Earned media will lead the way.
Evan Zall is president of Longview Strategies.
News flash! AI is changing everything. It’s transforming the way we generate content, map out strategy, distill data, and, critically, the way we find information online. Goodbye, search algorithms and paid rankings…Hello, credible sourcing!
You read that right: credible sourcing. Which, for public relations professionals, has always been the underlying value of media exposure. Third party credibility is a powerful workhorse that drives trust, enhances visibility and feeds directly into sales.
And now, third party credibility heavily influences generative AI search.
Generative queries don’t work like the search engines we’ve come to know and love. Instead of a list of sites to click through, GenAI gives us thorough answers. And its responses are shaped by large language models — systems that don’t just retrieve links, but synthesize sources, weigh credibility and surface summaries. These systems are trained to emulate trust. And in doing so, they’re reshaping the value of PR.
For communications professionals, this moment invites something deeper than tactical adaptation. It calls for strategic reflection. What happens to public narratives when machines — not just media — become intermediaries? And how does PR evolve to serve both audiences: the human and the algorithm?
Earned media as training data
Those who understand public relations have always embraced earned media as a proxy for trust. Now, it’s also a foundation for AI literacy.
Put simply, the stories we help tell through reputable media are becoming high priority inputs to the next generation of knowledge systems. These stories are being parsed, stored and repurposed in generative responses that may reach audiences well beyond the original publication.
In that sense, PR has the power to shape the data behind search results. The opportunity is understanding what type of media exposure and message aligns with the strategic goals of a company while also elevating visibility in the next generation of search.
GEO: A strategic shift, not a new acronym
The emerging practice of generative engine optimization (GEO) might sound like another spin on SEO, but the implications run deeper. This isn’t about gaming algorithms. It’s about aligning communications with the evolving architecture of influence.
GEO asks us to consider:
- Where and how companies are being referenced in AI-generated content.
- What kinds of sources generative engines favor and why.
- How structured, quotable content increases the odds of citation.
- Whether thought leadership is both relevant and retrievable.
I’ve never been a fan of media coverage for media coverage’s sake. Volume is great, but only if it’s tied to a true goal. In this new construct, never has the quality of media and message been more important. It’s a new layer of visibility. One that requires more (and smarter) content, and collaboration across a wider digital toolkit that works together to amplify search visibility.
Good thing that PR is the king of adaptability.
Trust, at machine scale
There’s a broader takeaway here. In the race to adapt to new technologies, it’s easy to lose sight of why communications matter in the first place. But trust doesn’t go out of style—it just finds new channels. As PR professionals, we’re stewards of that trust. We ensure that what’s said is clear, credible and consequential.

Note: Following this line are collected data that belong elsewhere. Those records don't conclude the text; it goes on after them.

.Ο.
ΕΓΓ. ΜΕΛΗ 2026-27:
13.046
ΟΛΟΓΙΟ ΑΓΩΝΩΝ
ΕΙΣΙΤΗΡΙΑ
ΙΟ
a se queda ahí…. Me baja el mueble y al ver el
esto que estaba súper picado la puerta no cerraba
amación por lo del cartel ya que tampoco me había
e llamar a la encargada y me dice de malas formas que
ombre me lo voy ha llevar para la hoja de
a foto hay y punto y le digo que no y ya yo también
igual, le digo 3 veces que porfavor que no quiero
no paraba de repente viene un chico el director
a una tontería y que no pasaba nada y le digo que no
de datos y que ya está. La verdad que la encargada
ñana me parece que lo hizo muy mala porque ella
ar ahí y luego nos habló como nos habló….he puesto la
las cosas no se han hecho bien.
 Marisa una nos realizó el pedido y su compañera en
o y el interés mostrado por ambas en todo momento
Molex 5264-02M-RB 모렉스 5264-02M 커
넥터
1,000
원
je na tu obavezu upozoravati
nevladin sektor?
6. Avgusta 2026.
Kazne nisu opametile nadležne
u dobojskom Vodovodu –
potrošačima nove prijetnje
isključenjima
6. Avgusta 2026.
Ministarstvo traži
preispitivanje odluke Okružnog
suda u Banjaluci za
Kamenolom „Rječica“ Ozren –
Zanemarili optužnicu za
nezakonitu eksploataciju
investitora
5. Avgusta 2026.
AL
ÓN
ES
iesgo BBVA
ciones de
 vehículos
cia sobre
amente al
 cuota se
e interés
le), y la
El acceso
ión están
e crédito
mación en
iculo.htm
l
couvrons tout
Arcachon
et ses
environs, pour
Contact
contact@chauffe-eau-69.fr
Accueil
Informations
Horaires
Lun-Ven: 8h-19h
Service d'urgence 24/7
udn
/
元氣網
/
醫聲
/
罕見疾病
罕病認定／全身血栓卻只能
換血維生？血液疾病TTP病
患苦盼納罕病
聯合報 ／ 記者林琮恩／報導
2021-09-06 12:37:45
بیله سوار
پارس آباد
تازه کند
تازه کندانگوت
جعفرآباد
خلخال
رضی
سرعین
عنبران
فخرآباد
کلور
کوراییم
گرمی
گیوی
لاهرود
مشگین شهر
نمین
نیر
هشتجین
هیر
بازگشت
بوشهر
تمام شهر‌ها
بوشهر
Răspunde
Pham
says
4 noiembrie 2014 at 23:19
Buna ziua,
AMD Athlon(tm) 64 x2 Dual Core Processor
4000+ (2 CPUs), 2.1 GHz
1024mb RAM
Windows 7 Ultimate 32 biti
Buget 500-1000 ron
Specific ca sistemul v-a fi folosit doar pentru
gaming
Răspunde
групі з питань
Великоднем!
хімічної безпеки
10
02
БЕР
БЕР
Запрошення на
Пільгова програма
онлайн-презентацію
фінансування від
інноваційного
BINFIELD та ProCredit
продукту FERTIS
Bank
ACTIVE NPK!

Now, we’re also helping ensure that what’s surfaced by people and by platforms aligns with those same values.
That means revisiting how we measure impact. It means viewing visibility as a function of reach, relevance retrievability, and resonance. And as always, it means seeing media coverage not as a one-time hit, but as infrastructure for the bigger picture: the foundation that tomorrow’s AI references will be built on.
This isn’t a wholesale reinvention. It’s a step change in how public relations approaches targeting and messaging. The instincts that make PR effective — storytelling, relationship building, strategic clarity — are as important as ever in the generative age. But they need to be applied with a new awareness of how knowledge moves in this new landscape.
The question isn’t, “How do we chase AI?” It’s, “How do we stay visible, and valuable, as the context shifts?” The answer starts with understanding that our role is evolving — not away from human connection, but toward deeper alignment between the stories we tell and the systems that now help tell them.
It’s a strategic staple to work through how the ripple effect of disruption touches a wide swath of industries. In this case, the public relations world is in prime position to maximize impact for clients. The tools are new, but the opportunity is familiar: shape the story, build trust, and stay ahead of where attention is going.
For those willing to engage, this is another opportunity to lead the way. The future of search isn’t just algorithmic. It’s editorial. And that’s our home field.